Short problem 1:
According to the Chandrayaan-1 article, from which launch site did the mission lift off?

Document extract:
[Start]

India Heads for the Moon

Chandrayaan-1 Successfully Launched – Next Stop: the Moon

Artist’s view of Chandrayaan-1 lunar probe.
Credit: ISRO

Chandrayaan-1, India’s first mission to the moon, was successfully launched on October 22 from the Satish Dhawan Space Centre (SHAR) in Sriharikota, India.

The PSLV-C11 rocket, an upgraded version of the Indian Space Research Organization’s (ISRO’ s) Polar Satellite Launch Vehicle, lifted off at 02:52 Central European Summer Time (CEST) and, about 20 minutes later, injected the spacecraft into a highly elongated orbit around the Earth.

This marked the beginning of Chandrayaan-1′s journey to the moon, which will culminate with a major maneuver – the lunar orbit insertion – in about two weeks. Once the spacecraft is orbiting the moon, further maneuvers will progressively lower its altitude to the final 100 km-high circular orbit.

At the earliest opportunity, the spacecraft will eject the ‘Moon Impact Probe’ to provide information about the lunar surface. The mission will then continue from orbit, with remote-sensing studies carried out by its 11 scientific instruments. Three of these instruments were provided by Europe (UK, Germany, Sweden) through ESA. Two instruments were provided by NASA.

A new step in India-Europe collaboration

Mr G Madhavan Nair, Chairman of the Indian Space Research Organisation (ISRO) (centre) and NASA Administrator Michael Griffin (right) signing a Memorandum of Understanding on Chandrayaan-1 at ISRO Satellite Centre in May of 2006.
Credit: ISRO

India and Europe began collaborating on space ventures when, in 1978, the first cooperation agreement between ESA and ISRO was signed. In 1981, an Ariane 1 launcher carried India’s first geostationary satellite, Apple. So far, 13 of India’s INSAT satellites have flown on Europe’s Arianes.

Chandrayaan-1, ISRO’s first mission beyond Earth orbit, marks the beginning of a new era of collaboration between ESA and India in space science.

ESA is making the expertise gained thanks to its SMART-1 lunar mission (2003 – 006) available for this collaboration. Apart from coordinating and supporting the provision of the three European instruments (C1XS, SIR-2 and SARA, versions of the first two of which flew on SMART-1), ESA assisted in areas such as flight dynamics and is supporting data archiving and processing. As a result of the collaboration, ESA and ISRO will share the data from their respective instruments.

"In an era of renewed interest for the Moon on a world-wide scale, the ESA-ISRO collaboration on Chandrayaan-1 is a new opportunity for Europe to expand its competence in lunar science while tightening the long-standing relationship with India – an ever stronger space power," said Prof. David Southwood, ESA Director of Science and Robotic Exploration. "While the exploration of space calls for new challenges to be overcome, joining forces is becoming more and more a key to future successes."

[End]

Provided records:
[Start]

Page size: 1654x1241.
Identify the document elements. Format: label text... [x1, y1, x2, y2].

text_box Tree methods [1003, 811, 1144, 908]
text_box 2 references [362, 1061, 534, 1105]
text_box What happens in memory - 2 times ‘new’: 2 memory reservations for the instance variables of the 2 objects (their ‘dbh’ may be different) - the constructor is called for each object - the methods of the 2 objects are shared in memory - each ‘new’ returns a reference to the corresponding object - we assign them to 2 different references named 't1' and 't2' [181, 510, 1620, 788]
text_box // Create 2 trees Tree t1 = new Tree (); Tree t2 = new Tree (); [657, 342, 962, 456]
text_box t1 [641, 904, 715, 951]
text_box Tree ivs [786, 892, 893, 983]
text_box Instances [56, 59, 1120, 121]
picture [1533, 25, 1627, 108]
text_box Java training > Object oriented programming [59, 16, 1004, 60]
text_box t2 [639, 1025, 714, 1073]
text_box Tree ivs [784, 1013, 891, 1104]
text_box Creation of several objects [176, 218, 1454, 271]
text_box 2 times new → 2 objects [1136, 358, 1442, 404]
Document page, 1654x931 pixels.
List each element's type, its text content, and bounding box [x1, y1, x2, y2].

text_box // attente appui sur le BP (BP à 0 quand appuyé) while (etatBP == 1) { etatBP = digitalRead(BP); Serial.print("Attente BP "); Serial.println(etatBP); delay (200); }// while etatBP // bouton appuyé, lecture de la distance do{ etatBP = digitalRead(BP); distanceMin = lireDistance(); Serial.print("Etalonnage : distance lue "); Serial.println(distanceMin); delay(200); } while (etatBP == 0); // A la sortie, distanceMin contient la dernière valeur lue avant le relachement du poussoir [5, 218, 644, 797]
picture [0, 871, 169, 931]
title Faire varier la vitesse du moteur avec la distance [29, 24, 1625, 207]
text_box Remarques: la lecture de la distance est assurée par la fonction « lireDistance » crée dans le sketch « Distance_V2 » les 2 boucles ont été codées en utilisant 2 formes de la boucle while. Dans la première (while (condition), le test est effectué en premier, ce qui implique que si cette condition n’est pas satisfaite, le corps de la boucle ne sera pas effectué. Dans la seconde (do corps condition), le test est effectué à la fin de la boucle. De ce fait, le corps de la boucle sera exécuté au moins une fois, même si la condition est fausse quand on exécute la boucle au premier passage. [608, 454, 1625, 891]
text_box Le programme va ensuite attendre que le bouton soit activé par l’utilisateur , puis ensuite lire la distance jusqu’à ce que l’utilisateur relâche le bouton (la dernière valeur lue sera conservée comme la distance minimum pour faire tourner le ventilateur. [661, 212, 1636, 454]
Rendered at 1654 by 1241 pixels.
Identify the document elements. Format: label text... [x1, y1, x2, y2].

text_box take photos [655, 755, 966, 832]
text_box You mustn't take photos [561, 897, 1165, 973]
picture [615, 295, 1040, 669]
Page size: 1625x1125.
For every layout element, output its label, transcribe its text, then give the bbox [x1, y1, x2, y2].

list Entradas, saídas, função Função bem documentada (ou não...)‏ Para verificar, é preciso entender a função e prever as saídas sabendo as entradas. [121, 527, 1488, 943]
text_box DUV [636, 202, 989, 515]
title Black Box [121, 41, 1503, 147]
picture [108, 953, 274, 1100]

[End]

Short problem 2:
From the records, put each line into a JSON list of strings, one string per line and blank lines omitted. Begin at the line that contains "Document page, 1654x931 pixels." and stop after the line that contains "List each element's".

Written reply 1:
From the Satish Dhawan Space Centre (SHAR) in Sriharikota, India.

Written reply 2:
[
  "Document page, 1654x931 pixels.",
  "List each element's type, its text content, and bounding box [x1, y1, x2, y2]."
]